El desierto es básicamente el retrato de tres personajes que viven encerrados en una casa y que se disputan inconscientemente un amor no correspondido: el de Jonathan (William Prociuk) por Ana (Victoria Almeida), que en realidad ama a Axel (Lautaro Delgado), quien no sabe si ama a Ana. Afuera acecha el peligro, los muertos vivos rodean el lugar y la amenaza se hace sentir a través de un sistema de parlantes y micrófonos que los tres jóvenes instalaron en la casa para controlar y prevenir la avanzada zombi. No saber dónde están exactamente, ni cómo es el mundo exterior, ni quiénes son ni cómo llegaron hasta ahí, es un acierto. Están las huellas de George A. Romero, por supuesto, y de John Carpenter.

Sin embargo, la película no llega a ser una de zombis completamente, sino más bien un drama romántico con zombis, hecho a base de pinceladas minimalistas, una historia de desamor que su director intenta contar en clave de terror. El resto es ocio y languidez que se distribuyen entre videojuegos, prácticas boxísticas y un interminable entrar y salir de una especie de confesionario a lo Gran Hermano, donde graban en una cámara analógica las cosas que sienten, que hacen y que les pasan día a día.

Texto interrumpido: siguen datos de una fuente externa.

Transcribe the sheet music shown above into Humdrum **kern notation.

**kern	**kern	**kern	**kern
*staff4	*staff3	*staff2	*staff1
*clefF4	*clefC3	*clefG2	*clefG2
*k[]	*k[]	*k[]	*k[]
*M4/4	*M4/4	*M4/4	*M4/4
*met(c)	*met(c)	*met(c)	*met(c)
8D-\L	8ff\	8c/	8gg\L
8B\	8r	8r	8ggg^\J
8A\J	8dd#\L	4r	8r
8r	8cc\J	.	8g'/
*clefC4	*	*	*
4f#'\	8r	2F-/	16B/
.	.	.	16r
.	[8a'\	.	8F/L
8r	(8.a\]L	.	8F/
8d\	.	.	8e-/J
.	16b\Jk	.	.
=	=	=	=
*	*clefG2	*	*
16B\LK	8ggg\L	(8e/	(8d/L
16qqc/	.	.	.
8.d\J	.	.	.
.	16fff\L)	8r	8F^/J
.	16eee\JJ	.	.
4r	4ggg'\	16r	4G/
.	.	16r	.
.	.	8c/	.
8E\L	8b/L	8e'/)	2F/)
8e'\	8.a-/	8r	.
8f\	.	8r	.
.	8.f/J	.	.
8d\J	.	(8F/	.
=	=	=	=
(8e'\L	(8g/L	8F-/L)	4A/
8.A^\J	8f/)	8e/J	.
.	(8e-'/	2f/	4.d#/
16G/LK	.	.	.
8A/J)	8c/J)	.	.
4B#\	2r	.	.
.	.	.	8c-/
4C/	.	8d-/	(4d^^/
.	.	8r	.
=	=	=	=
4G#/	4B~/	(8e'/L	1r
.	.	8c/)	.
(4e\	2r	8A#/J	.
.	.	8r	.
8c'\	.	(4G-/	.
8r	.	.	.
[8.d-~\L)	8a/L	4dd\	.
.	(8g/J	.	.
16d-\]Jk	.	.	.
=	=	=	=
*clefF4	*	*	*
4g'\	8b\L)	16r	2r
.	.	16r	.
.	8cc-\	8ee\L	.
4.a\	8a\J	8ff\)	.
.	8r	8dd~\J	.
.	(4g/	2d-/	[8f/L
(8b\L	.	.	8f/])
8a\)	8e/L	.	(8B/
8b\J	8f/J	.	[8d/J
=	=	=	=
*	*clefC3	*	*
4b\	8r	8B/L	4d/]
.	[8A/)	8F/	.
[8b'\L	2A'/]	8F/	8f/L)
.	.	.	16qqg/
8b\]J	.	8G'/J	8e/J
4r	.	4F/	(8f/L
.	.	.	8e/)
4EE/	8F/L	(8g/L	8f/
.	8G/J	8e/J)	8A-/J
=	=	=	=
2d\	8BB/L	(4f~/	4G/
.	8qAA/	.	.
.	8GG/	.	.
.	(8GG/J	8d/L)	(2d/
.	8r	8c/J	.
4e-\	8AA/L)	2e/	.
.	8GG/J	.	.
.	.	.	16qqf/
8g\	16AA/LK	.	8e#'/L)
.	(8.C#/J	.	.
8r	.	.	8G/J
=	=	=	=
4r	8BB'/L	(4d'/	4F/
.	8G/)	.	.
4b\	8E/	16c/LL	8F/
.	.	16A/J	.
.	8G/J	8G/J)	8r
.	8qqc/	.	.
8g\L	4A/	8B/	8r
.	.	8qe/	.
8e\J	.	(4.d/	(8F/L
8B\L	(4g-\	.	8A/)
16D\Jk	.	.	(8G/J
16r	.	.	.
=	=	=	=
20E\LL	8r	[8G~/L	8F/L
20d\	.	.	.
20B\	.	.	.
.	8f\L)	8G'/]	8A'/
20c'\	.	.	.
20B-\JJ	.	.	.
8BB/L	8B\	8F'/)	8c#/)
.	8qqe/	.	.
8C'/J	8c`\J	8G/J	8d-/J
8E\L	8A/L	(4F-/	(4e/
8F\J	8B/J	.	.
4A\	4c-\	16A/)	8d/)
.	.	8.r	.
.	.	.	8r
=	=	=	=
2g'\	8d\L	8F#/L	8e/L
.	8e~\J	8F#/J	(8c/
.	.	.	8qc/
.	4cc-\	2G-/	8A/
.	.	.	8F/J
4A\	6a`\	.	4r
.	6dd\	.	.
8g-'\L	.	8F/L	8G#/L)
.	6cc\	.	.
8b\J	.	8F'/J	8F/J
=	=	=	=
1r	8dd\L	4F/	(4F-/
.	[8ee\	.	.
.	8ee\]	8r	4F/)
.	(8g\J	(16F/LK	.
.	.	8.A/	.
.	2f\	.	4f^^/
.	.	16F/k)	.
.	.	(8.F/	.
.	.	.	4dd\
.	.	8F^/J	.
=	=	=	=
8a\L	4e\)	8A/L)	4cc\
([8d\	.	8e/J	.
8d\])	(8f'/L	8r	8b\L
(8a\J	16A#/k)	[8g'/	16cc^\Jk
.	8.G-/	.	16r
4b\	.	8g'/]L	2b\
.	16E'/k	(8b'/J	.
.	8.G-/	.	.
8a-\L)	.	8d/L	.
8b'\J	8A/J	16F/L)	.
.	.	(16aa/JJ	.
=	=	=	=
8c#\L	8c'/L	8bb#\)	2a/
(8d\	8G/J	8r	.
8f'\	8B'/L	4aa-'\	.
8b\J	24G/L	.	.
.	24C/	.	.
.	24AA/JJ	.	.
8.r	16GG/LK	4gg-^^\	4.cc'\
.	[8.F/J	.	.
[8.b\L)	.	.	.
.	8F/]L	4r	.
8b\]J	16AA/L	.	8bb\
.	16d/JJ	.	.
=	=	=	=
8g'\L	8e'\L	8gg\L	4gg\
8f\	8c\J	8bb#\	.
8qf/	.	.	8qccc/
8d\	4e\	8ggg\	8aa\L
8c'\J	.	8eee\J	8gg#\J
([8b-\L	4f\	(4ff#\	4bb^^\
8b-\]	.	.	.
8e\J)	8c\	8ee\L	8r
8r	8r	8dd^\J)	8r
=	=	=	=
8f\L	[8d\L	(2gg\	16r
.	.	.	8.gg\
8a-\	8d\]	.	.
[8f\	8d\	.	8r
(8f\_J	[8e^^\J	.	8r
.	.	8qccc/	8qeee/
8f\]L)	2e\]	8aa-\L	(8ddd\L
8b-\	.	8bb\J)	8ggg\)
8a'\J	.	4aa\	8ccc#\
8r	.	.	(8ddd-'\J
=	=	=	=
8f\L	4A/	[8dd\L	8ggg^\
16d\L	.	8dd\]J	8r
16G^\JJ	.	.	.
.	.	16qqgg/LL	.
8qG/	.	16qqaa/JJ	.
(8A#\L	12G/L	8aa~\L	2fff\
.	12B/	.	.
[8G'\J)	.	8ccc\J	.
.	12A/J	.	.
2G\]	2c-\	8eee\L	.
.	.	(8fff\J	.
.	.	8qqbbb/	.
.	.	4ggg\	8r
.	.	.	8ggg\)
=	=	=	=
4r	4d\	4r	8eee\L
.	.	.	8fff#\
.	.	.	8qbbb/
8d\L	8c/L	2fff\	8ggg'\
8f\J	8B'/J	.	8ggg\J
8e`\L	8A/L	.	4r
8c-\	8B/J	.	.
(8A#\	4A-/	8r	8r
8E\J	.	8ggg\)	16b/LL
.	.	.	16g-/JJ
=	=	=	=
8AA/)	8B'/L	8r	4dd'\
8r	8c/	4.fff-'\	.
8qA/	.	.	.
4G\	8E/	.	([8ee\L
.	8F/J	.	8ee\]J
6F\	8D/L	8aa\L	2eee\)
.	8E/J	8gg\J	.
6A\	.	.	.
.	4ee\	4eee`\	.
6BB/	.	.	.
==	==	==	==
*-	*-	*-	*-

Hay varios planos que no agregan información, ni ayudan a que la trama avance (cuando están haciendo fuego en la parrilla del patio, entre otros). El bajo presupuesto, la elección del color, la puesta en escena que en todo momento quiere resaltar la atmósfera apocalíptica y austera, el encuadre indie y los planos cortos (una cámara pegada a las caras de los personajes) son algunos de sus rasgos formales.

Si bien la representación del terror está fuera de campo (a excepción del zombi cautivo) también es cierto que el terror verdadero, el que viven ahí adentro, el de la convivencia, está en foco permanente. En este caso el terror, una vez más, no es la amenaza que acecha desde afuera sino la que está adentro, tanto en las proximidades de un cuarto como en el interior de los personajes.